The pregnancy was the crisis, not the abortion
Summer 2009—The first time seemed the fastest. My best friend, Emily, took charge. “Call this clinic,” she texted after I left the gynecologist’s office, where a woman I’d met twice for annual checkups informed me I was pregnant. When I told the woman I wanted an abortion, she said her practice didn’t offer them because one of the partners was “pro-life.” I asked how far along I had to be to get one and she said, incorrectly, eight weeks. I asked her to recommend where to go and she told me to use Google. I asked what to look for when I searched. “You never know what you’re getting,” she said, as if discernment wasn’t worth attempting. “Some doctors are good, but some . . .” Yes, some doctors are bad. She was visibly displeased with the speed and certainty of my response. Maybe she had expected me to be happy. The paperwork I’d filled out in the waiting room included an extensive checklist asking about my interest in Botox and vaginal rejuvenation.
Emily was eight years older than me and had had seven abortions by the time we met, then more once I knew her. That scandalized me. As for everyone, there were circumstances: she was allergic to latex, couldn’t tolerate hormones, never wanted to have kids. I didn’t believe abortion was wrong in an absolute sense, yet seven was somehow too many. Get it together, already. But her experience was invaluable. “You’re early enough to get an injection,” she said, which I didn’t know existed. She described the surgery, too, presented every option. She never pressured me. She asked if I wanted to keep it. “I’ll drive you,” she said. “You’re barely pregnant,” she said. She loved me so well, and I had judged her.

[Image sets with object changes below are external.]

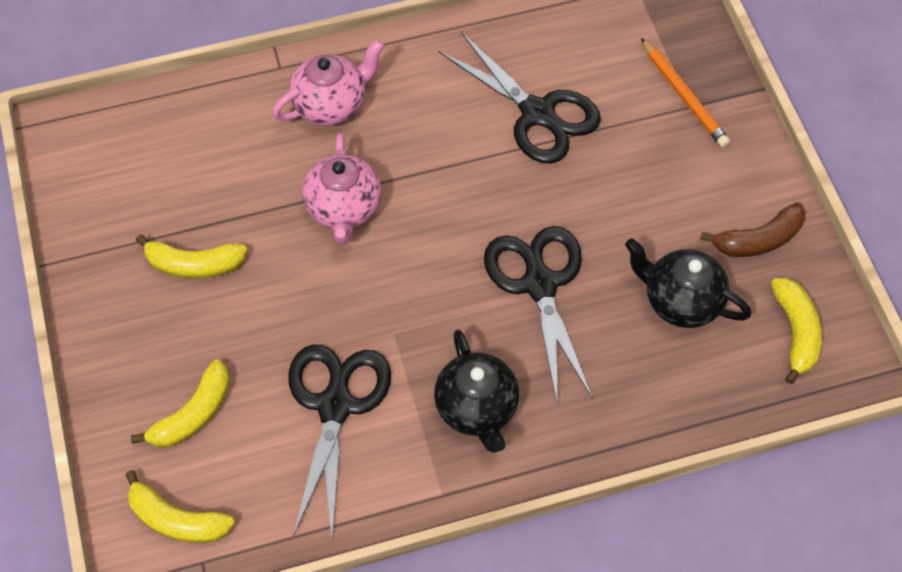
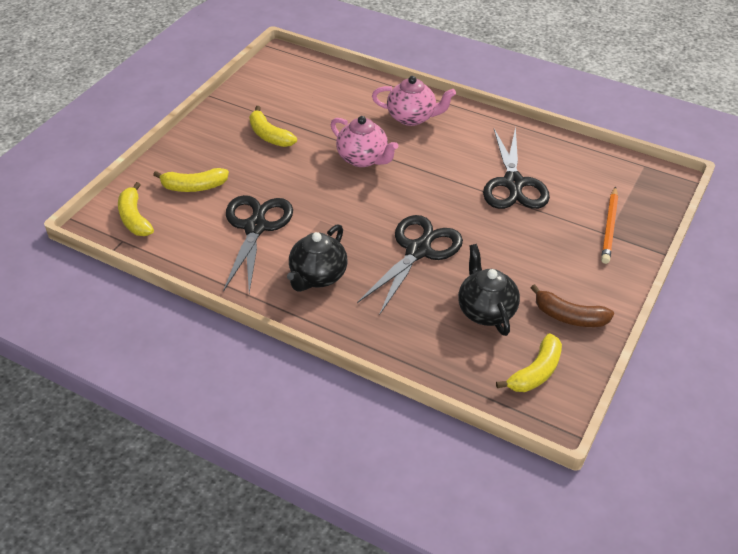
camera: 45 degrees right, 15 degrees down
black scissors [288,344,391,537] -> black scissors turned 45 degrees counterclockwise [223,195,293,293]
pink teapot [302,133,381,244] -> pink teapot turned 90 degrees counterclockwise [331,116,398,167]

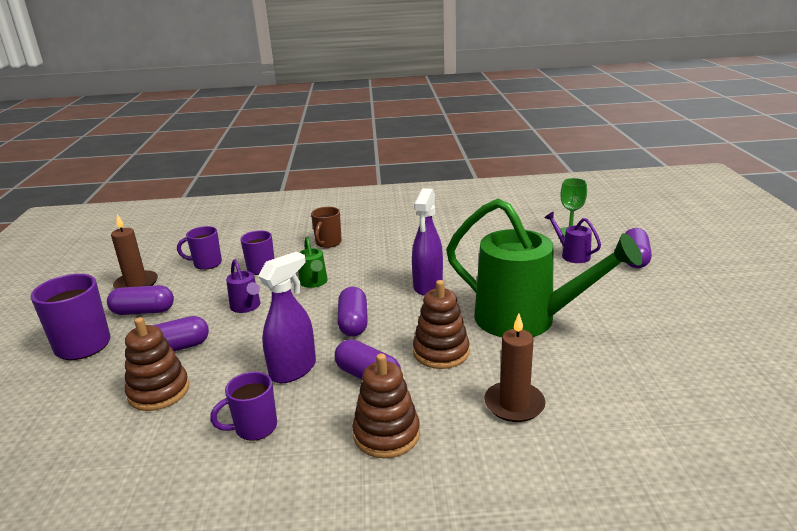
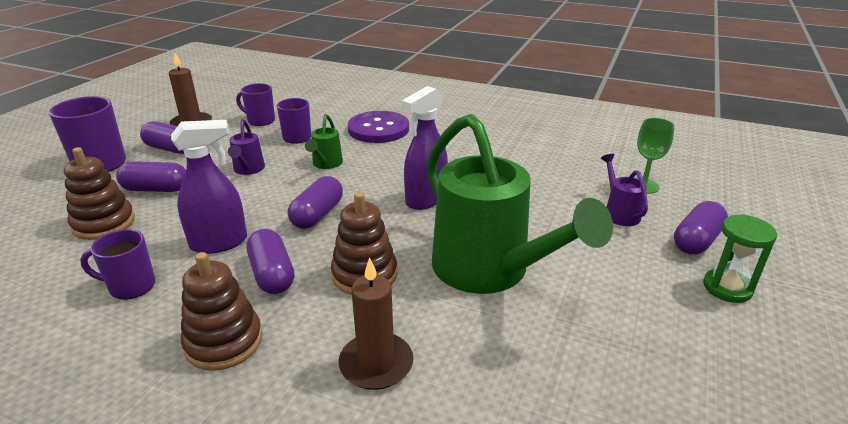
camera: 25 degrees right, 5 degrees up
brown mug [311,207,342,248] -> purple button [348,111,409,143]
none -> green hourglass [703,214,777,303]

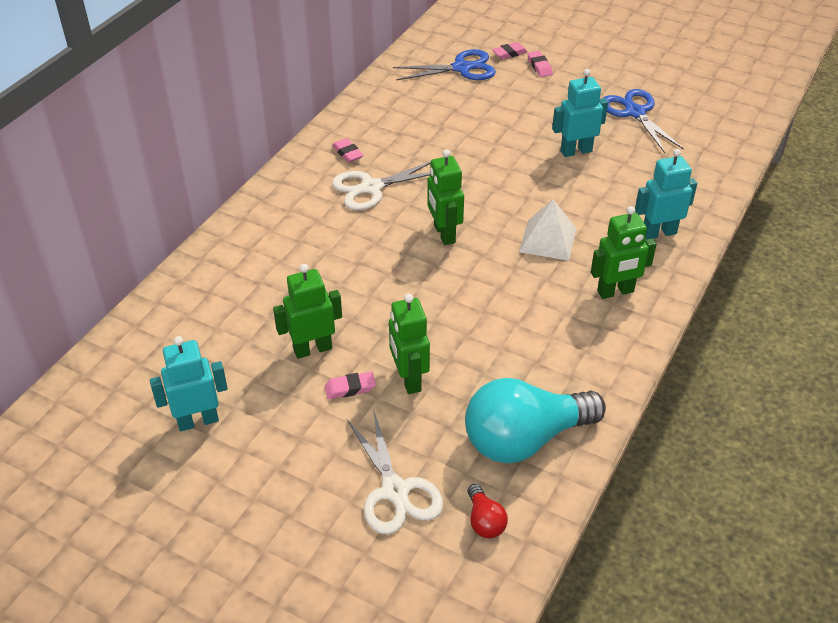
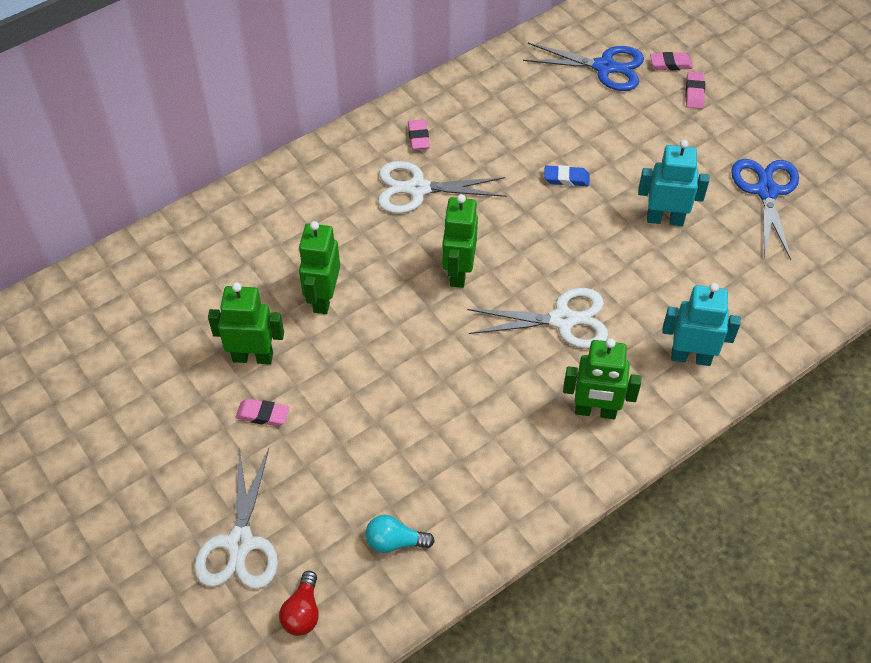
camera: 25 degrees right, 10 degrees up
turquoise robot [150,336,228,431] -> none
green robot [389,294,430,394] -> green robot moved to [299,221,340,314]
turquoise light bulb [465,378,606,463] -> turquoise light bulb [365,515,435,553], size x0.42
white pyramid [519,199,577,261] -> white scissors [467,288,608,349]
none -> blue eraser [544,165,590,186]

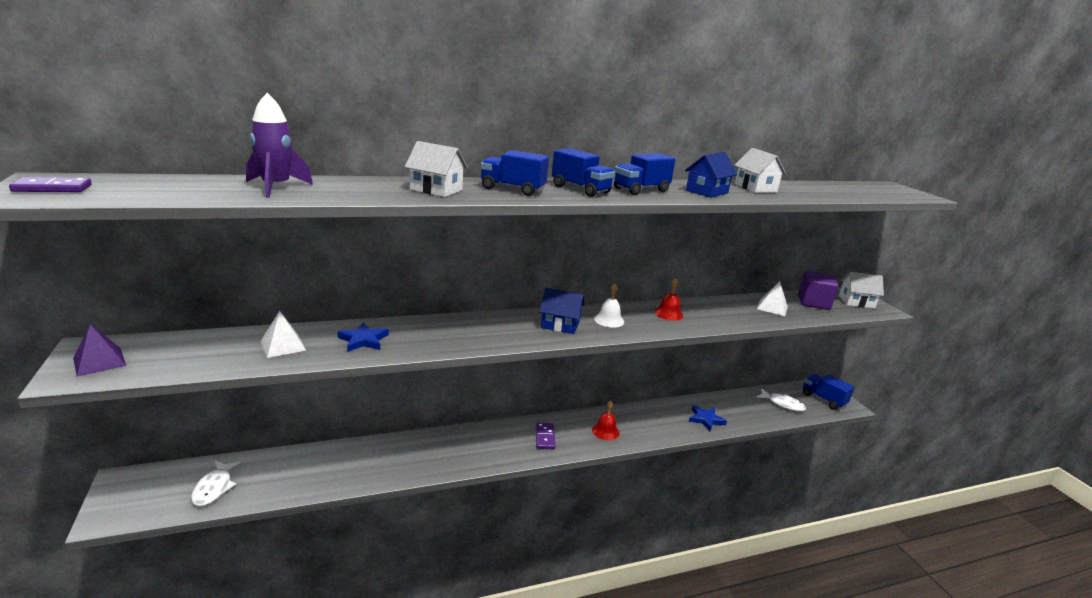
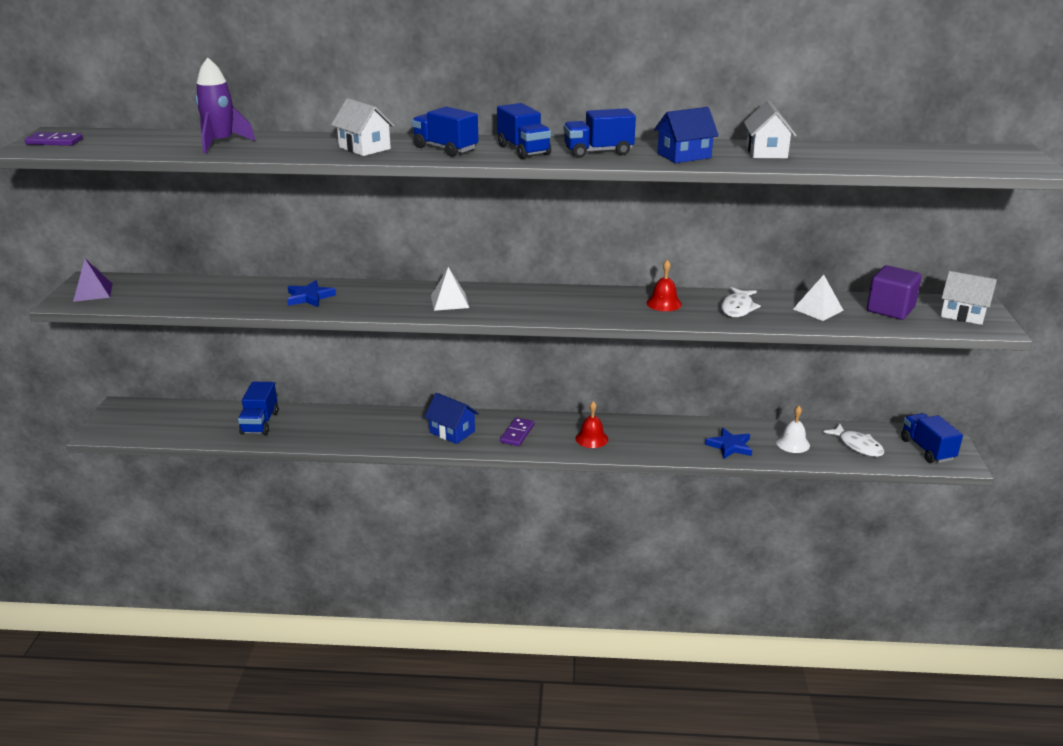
camera: 25 degrees right, 5 degrees up
white fish [191,461,241,506] -> white fish moved to [721,287,761,317]
white pyramid [260,311,306,358] -> white pyramid moved to [431,267,469,311]
blue house [539,288,584,334] -> blue house moved to [424,393,479,444]
white bell [594,283,624,328] -> white bell moved to [776,406,810,453]
none -> blue truck [238,382,279,435]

I recall the clinic as airy, bright, clean, staffed by women who were friendly and nonchalant. They let Emily stay with me the whole time, through the blood test and the empty ultrasound, which produced an image of grainy blackness they printed out and clipped to my chart. It was a photograph of nothing but I wanted it. It was too silly to ask for. “This is your first pregnancy?” the doctor said. “You must be terrified.” I don’t think I was. The shot went in my hip. I rested my elbows on a table and wiggled my ass with my skirt up to make Emily and the nurse laugh. I asked the doctor if I could hug him and didn’t wait for an answer. I was giddy with freedom, the new appreciation for freedom; high on the awareness of diverted catastrophe.
I wanted to tell everyone in the store what had been in me, what came out.
My follow-up fell on a Saturday, when protesters choked the entrance to the parking lot. “Don’t take the abortion pill!” one shouted at me through the closed window of my boyfriend’s car. “The abortion pill kills women!” I felt smug knowing they were too late, that I wasn’t pregnant anymore and I was also alive. In that state, at that time, there was a counseling and waiting period requirement, but it could be satisfied by listening to an automated recording over the phone, or calling and pretending you listened, or (maybe?) pretending you had called. There are no words that could have changed my mind but I dialed anyway, curious.
My grandfather had died the month before, and my boyfriend made reference to what his parents would think, if they knew about the pregnancy and knew about the timing. But I didn’t want to give birth to my grandfather. He was a brusque man who beat his dog and treated my grandmother so badly that she finally fled him without saying goodbye and I never saw her again. I didn’t want to have a boy at all, and I dreamed I had a girl so I decided it was, or would have been. I imagined her not as a baby—I’ve never liked babies—but at the age I enjoy most in children: 3, 4. I didn’t picture a face so much as a sweet and radiant presence, a soft golden weight rested on my hip and in my arms. This sort of thinking was safe, even appealing, once I’d been restored to unpregnancy. How loving I felt toward her now. How connected.